# Document text

———

There is a little place in my hometown in New Jersey that has always been my escape from the rest of the world. Squished between a smoothie bowl chain and an awning shop sits the Bookateria, a secondhand bookshop crammed with paperbacks on topsy-turvy shelves. Though the shop hardly takes up more space than my tiny college dorm room, it feels like a world unto itself. With so many stories surrounding me in that little shop — and a kind face behind the counter to recommend the best ones — I could not ask for anything more.
I think most readers can point to their own Bookaterias: small, independent bookshops that have embraced them and fostered their love of reading. These shops hold unique places in our hearts and memories. If so, why do we fork over tens of hundreds of dollars to the faceless bookselling behemoth, Amazon, while the small bookstores in our own communities struggle quarter-to-quarter?

———

# What is being asked
Retype the stretch of the passage on small independent bookshops from "I think most" through "communities struggle quarter-to-quarter?".

[Records excerpted from a collection]
———

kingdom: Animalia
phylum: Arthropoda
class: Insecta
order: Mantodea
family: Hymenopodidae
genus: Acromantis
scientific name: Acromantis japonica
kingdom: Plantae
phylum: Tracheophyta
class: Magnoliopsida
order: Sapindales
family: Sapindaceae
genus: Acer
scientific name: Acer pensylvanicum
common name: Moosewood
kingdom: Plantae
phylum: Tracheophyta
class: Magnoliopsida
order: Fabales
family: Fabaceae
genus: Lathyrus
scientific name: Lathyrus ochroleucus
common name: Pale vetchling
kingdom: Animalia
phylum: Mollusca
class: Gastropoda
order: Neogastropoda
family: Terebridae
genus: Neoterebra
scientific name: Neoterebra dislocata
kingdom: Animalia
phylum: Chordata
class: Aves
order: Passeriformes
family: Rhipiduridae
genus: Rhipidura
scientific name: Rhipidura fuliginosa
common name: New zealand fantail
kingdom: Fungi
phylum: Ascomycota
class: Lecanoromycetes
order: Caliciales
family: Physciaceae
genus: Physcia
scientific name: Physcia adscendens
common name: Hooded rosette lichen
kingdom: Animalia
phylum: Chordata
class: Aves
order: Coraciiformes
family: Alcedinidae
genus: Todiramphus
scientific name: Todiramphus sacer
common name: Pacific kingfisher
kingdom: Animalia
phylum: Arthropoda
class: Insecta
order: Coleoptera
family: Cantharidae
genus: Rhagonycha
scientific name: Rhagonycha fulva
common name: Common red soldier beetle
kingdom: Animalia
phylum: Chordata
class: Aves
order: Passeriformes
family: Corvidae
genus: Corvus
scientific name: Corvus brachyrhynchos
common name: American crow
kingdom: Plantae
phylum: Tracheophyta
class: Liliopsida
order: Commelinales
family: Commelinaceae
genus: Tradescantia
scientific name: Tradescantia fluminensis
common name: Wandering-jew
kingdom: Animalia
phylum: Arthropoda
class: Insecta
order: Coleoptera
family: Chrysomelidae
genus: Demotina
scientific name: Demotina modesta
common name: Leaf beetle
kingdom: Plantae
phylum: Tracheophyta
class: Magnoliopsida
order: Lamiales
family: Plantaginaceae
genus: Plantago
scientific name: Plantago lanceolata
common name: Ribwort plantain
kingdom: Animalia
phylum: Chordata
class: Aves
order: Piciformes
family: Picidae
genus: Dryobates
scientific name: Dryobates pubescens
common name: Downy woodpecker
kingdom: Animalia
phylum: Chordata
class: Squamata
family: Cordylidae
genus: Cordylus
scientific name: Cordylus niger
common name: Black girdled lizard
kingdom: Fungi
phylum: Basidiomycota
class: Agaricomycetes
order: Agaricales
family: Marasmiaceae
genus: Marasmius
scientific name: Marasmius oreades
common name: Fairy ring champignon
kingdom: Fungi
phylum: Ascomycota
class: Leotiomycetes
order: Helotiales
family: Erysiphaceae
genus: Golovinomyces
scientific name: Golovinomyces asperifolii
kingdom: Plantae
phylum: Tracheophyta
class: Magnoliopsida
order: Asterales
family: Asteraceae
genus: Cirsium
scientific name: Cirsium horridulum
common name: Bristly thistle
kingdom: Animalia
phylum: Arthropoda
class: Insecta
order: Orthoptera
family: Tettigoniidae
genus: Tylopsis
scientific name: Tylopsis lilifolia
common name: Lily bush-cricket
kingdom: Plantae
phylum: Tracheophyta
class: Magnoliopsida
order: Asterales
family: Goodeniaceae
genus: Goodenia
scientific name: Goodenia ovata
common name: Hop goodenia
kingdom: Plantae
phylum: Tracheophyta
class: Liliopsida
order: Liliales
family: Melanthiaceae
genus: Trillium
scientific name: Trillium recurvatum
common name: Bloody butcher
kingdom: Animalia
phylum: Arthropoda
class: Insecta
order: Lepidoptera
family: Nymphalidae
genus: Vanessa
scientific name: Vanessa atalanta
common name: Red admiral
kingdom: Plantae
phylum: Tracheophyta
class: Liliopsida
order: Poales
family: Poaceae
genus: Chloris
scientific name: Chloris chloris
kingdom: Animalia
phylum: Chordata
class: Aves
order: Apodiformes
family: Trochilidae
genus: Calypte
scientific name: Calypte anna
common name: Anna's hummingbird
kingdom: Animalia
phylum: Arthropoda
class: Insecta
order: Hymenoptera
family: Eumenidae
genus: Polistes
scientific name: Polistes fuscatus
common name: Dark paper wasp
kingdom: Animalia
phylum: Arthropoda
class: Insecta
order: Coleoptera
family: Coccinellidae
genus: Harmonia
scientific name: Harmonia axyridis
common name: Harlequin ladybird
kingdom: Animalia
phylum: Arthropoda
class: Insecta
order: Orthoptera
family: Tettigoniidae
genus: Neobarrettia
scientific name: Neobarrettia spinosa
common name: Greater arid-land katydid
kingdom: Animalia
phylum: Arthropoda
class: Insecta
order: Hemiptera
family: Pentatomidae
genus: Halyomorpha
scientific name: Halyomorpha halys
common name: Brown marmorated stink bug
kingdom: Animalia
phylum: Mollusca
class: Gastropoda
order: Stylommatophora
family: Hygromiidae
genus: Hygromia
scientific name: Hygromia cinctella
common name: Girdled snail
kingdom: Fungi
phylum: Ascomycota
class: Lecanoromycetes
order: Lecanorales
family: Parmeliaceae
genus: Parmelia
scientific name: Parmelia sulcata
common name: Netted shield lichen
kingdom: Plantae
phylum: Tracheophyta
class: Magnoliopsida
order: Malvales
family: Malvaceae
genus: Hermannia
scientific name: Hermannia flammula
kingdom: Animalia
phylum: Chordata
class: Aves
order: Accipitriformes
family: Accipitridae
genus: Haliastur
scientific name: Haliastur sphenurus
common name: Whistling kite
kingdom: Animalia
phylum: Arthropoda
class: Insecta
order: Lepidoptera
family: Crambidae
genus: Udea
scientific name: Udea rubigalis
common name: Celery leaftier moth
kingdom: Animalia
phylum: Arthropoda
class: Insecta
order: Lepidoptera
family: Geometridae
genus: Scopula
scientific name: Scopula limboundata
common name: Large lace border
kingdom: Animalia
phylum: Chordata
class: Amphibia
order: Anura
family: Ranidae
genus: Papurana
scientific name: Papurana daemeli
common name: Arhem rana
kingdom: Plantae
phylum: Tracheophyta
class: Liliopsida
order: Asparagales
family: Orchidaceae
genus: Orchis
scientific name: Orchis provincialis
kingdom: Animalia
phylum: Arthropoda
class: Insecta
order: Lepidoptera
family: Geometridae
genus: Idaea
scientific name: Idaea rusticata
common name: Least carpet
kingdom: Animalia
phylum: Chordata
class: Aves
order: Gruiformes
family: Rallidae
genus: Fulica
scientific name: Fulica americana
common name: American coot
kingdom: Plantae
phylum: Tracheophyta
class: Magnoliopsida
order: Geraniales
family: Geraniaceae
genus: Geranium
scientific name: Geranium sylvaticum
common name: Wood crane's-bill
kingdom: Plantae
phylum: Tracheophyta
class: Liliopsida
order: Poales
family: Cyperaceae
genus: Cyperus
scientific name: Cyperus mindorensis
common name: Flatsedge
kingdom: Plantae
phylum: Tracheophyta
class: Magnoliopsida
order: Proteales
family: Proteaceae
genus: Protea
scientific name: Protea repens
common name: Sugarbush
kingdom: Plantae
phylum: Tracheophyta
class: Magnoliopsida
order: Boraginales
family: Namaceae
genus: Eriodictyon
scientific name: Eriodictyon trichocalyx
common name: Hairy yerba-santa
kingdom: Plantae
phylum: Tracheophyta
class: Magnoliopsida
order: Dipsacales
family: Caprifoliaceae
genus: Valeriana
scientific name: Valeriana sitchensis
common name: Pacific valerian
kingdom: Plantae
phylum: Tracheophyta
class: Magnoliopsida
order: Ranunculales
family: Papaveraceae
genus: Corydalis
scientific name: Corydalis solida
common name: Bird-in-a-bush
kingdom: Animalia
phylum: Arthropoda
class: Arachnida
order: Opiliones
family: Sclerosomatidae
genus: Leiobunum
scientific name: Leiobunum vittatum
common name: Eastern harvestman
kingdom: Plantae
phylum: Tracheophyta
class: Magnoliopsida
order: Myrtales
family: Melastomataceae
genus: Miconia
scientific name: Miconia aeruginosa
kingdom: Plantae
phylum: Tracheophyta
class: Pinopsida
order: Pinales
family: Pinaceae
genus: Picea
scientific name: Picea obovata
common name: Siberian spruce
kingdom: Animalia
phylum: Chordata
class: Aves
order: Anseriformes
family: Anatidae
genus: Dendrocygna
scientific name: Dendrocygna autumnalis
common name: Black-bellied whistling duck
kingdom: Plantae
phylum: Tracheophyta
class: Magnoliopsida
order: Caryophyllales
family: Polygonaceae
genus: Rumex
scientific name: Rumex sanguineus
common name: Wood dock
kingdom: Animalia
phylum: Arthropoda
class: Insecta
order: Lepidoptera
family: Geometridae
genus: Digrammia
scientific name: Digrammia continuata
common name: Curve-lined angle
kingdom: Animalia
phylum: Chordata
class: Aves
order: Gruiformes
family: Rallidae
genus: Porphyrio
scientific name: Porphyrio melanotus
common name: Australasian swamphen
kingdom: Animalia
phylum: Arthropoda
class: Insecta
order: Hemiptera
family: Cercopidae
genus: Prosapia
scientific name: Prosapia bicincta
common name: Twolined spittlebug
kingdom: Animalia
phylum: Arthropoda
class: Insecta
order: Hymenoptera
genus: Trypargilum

———

# Exercise output
I think most readers can point to their own Bookaterias: small, independent bookshops that have embraced them and fostered their love of reading. These shops hold unique places in our hearts and memories. If so, why do we fork over tens of hundreds of dollars to the faceless bookselling behemoth, Amazon, while the small bookstores in our own communities struggle quarter-to-quarter?